Exercise material >>
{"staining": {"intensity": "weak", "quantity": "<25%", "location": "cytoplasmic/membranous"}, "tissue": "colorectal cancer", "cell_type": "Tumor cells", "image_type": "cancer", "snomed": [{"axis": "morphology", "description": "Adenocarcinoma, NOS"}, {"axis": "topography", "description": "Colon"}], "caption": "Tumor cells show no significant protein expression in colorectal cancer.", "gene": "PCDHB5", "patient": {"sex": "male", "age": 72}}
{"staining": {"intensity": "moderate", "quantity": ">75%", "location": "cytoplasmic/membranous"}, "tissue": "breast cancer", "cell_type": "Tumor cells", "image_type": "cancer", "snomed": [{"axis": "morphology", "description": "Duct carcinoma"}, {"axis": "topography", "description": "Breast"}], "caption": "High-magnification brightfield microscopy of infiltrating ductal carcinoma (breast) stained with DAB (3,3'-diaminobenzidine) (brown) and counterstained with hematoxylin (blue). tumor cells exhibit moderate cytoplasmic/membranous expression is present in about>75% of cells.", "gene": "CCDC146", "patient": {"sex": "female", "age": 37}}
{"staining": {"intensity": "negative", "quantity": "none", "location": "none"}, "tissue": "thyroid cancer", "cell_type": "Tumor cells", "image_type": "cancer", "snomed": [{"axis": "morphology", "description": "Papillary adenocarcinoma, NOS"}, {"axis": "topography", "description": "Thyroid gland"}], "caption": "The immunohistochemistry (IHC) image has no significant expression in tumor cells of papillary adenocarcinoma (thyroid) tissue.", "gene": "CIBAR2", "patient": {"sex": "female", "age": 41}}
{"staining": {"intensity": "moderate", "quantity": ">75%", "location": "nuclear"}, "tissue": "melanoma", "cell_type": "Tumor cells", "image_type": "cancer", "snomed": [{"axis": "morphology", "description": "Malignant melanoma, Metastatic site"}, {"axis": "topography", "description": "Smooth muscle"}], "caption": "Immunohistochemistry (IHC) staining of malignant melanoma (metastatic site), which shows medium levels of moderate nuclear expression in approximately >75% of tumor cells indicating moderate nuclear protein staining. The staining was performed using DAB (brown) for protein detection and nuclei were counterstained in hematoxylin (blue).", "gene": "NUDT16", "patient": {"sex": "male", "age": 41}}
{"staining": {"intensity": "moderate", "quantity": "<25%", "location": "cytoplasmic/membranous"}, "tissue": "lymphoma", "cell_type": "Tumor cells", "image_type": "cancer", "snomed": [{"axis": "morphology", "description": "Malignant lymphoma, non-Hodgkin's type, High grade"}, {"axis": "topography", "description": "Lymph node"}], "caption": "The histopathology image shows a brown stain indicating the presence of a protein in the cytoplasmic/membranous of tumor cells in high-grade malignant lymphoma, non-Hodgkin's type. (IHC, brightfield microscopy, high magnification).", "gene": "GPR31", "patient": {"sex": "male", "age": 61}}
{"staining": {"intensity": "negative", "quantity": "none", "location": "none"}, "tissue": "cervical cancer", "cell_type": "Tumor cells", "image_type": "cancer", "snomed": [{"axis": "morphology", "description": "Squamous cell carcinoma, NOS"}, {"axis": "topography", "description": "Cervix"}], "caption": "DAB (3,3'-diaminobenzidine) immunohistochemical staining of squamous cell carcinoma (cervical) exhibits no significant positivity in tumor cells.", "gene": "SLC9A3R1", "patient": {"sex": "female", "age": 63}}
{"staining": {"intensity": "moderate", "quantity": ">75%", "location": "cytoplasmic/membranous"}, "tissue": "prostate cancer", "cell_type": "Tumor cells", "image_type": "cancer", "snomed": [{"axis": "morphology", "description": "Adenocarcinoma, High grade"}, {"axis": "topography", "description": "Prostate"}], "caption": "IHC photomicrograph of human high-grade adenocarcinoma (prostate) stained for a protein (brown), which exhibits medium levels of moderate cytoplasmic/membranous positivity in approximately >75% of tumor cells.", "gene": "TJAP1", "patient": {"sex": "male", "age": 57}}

Goal of the exercise >>
Reproduce all of the records precisely. No word may differ.

Result of the task >>
{"staining": {"intensity": "weak", "quantity": "<25%", "location": "cytoplasmic/membranous"}, "tissue": "colorectal cancer", "cell_type": "Tumor cells", "image_type": "cancer", "snomed": [{"axis": "morphology", "description": "Adenocarcinoma, NOS"}, {"axis": "topography", "description": "Colon"}], "caption": "Tumor cells show no significant protein expression in colorectal cancer.", "gene": "PCDHB5", "patient": {"sex": "male", "age": 72}}
{"staining": {"intensity": "moderate", "quantity": ">75%", "location": "cytoplasmic/membranous"}, "tissue": "breast cancer", "cell_type": "Tumor cells", "image_type": "cancer", "snomed": [{"axis": "morphology", "description": "Duct carcinoma"}, {"axis": "topography", "description": "Breast"}], "caption": "High-magnification brightfield microscopy of infiltrating ductal carcinoma (breast) stained with DAB (3,3'-diaminobenzidine) (brown) and counterstained with hematoxylin (blue). tumor cells exhibit moderate cytoplasmic/membranous expression is present in about>75% of cells.", "gene": "CCDC146", "patient": {"sex": "female", "age": 37}}
{"staining": {"intensity": "negative", "quantity": "none", "location": "none"}, "tissue": "thyroid cancer", "cell_type": "Tumor cells", "image_type": "cancer", "snomed": [{"axis": "morphology", "description": "Papillary adenocarcinoma, NOS"}, {"axis": "topography", "description": "Thyroid gland"}], "caption": "The immunohistochemistry (IHC) image has no significant expression in tumor cells of papillary adenocarcinoma (thyroid) tissue.", "gene": "CIBAR2", "patient": {"sex": "female", "age": 41}}
{"staining": {"intensity": "moderate", "quantity": ">75%", "location": "nuclear"}, "tissue": "melanoma", "cell_type": "Tumor cells", "image_type": "cancer", "snomed": [{"axis": "morphology", "description": "Malignant melanoma, Metastatic site"}, {"axis": "topography", "description": "Smooth muscle"}], "caption": "Immunohistochemistry (IHC) staining of malignant melanoma (metastatic site), which shows medium levels of moderate nuclear expression in approximately >75% of tumor cells indicating moderate nuclear protein staining. The staining was performed using DAB (brown) for protein detection and nuclei were counterstained in hematoxylin (blue).", "gene": "NUDT16", "patient": {"sex": "male", "age": 41}}
{"staining": {"intensity": "moderate", "quantity": "<25%", "location": "cytoplasmic/membranous"}, "tissue": "lymphoma", "cell_type": "Tumor cells", "image_type": "cancer", "snomed": [{"axis": "morphology", "description": "Malignant lymphoma, non-Hodgkin's type, High grade"}, {"axis": "topography", "description": "Lymph node"}], "caption": "The histopathology image shows a brown stain indicating the presence of a protein in the cytoplasmic/membranous of tumor cells in high-grade malignant lymphoma, non-Hodgkin's type. (IHC, brightfield microscopy, high magnification).", "gene": "GPR31", "patient": {"sex": "male", "age": 61}}
{"staining": {"intensity": "negative", "quantity": "none", "location": "none"}, "tissue": "cervical cancer", "cell_type": "Tumor cells", "image_type": "cancer", "snomed": [{"axis": "morphology", "description": "Squamous cell carcinoma, NOS"}, {"axis": "topography", "description": "Cervix"}], "caption": "DAB (3,3'-diaminobenzidine) immunohistochemical staining of squamous cell carcinoma (cervical) exhibits no significant positivity in tumor cells.", "gene": "SLC9A3R1", "patient": {"sex": "female", "age": 63}}
{"staining": {"intensity": "moderate", "quantity": ">75%", "location": "cytoplasmic/membranous"}, "tissue": "prostate cancer", "cell_type": "Tumor cells", "image_type": "cancer", "snomed": [{"axis": "morphology", "description": "Adenocarcinoma, High grade"}, {"axis": "topography", "description": "Prostate"}], "caption": "IHC photomicrograph of human high-grade adenocarcinoma (prostate) stained for a protein (brown), which exhibits medium levels of moderate cytoplasmic/membranous positivity in approximately >75% of tumor cells.", "gene": "TJAP1", "patient": {"sex": "male", "age": 57}}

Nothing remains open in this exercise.